■ **TASK TO CARRY OUT**: Of the lines listed below, return exactly those that run from the line containing "focal_35mm: 13" through the line containing "f_number: 2.2", both included.

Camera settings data
Start of Block

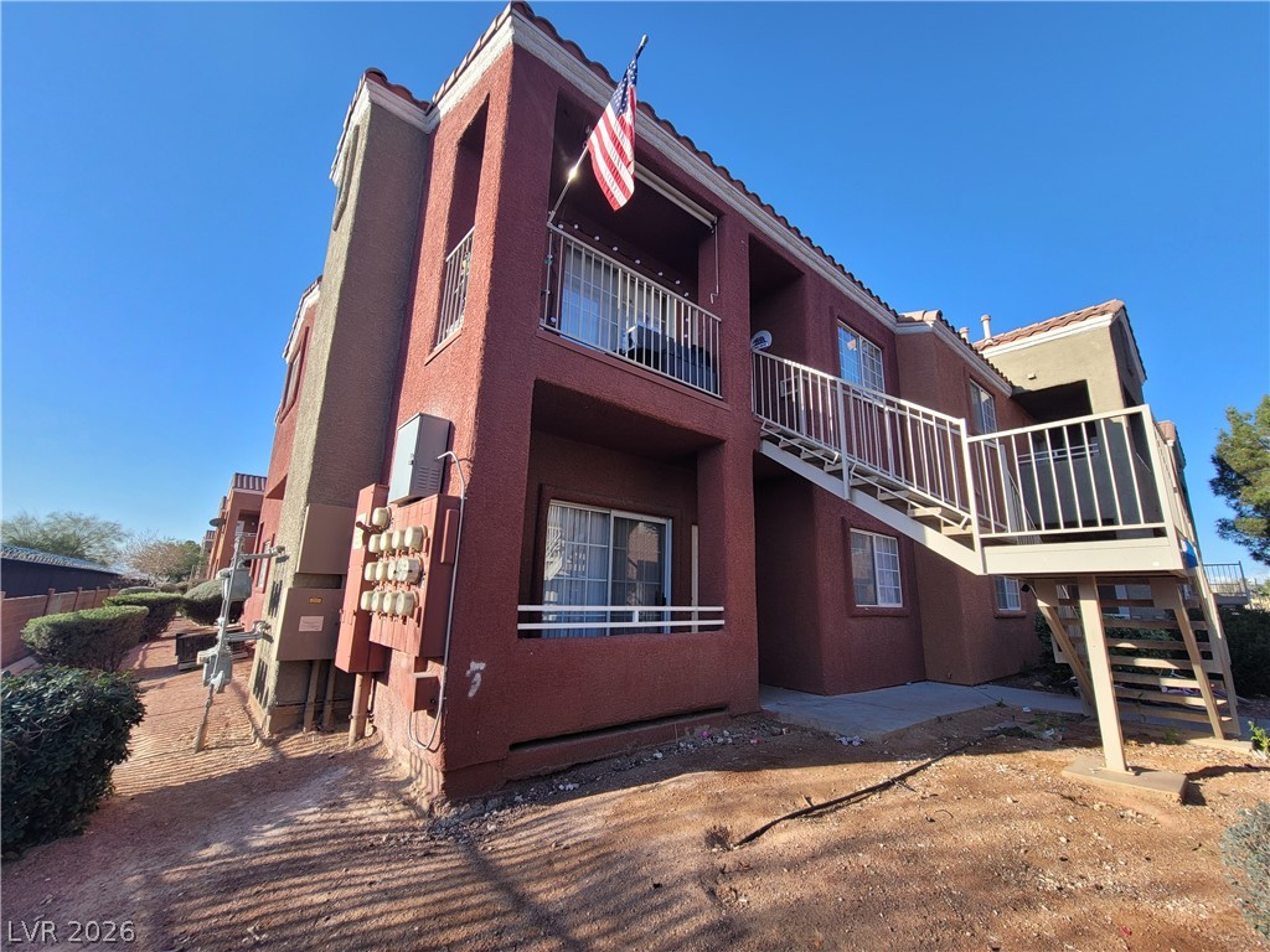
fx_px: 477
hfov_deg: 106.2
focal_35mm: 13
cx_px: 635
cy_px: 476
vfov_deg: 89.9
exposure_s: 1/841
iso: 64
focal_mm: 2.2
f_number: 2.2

End of Block
Start of Block

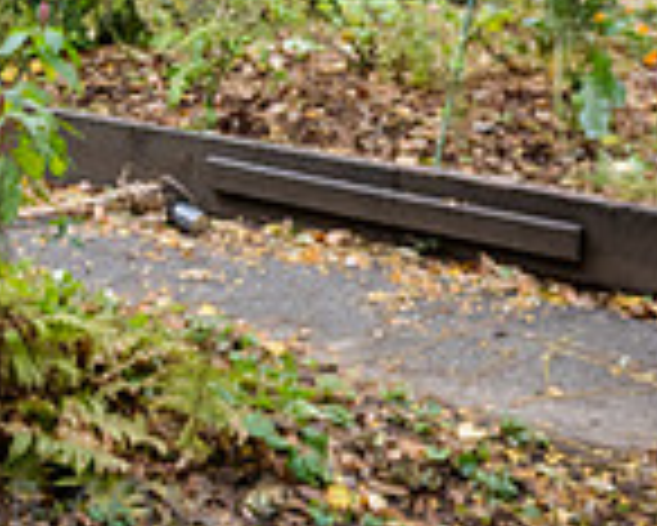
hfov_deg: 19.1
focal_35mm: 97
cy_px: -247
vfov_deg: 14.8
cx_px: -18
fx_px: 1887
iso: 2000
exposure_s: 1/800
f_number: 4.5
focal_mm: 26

End of Block

■ **WORKED SOLUTION**:
focal_35mm: 13
cx_px: 635
cy_px: 476
vfov_deg: 89.9
exposure_s: 1/841
iso: 64
focal_mm: 2.2
f_number: 2.2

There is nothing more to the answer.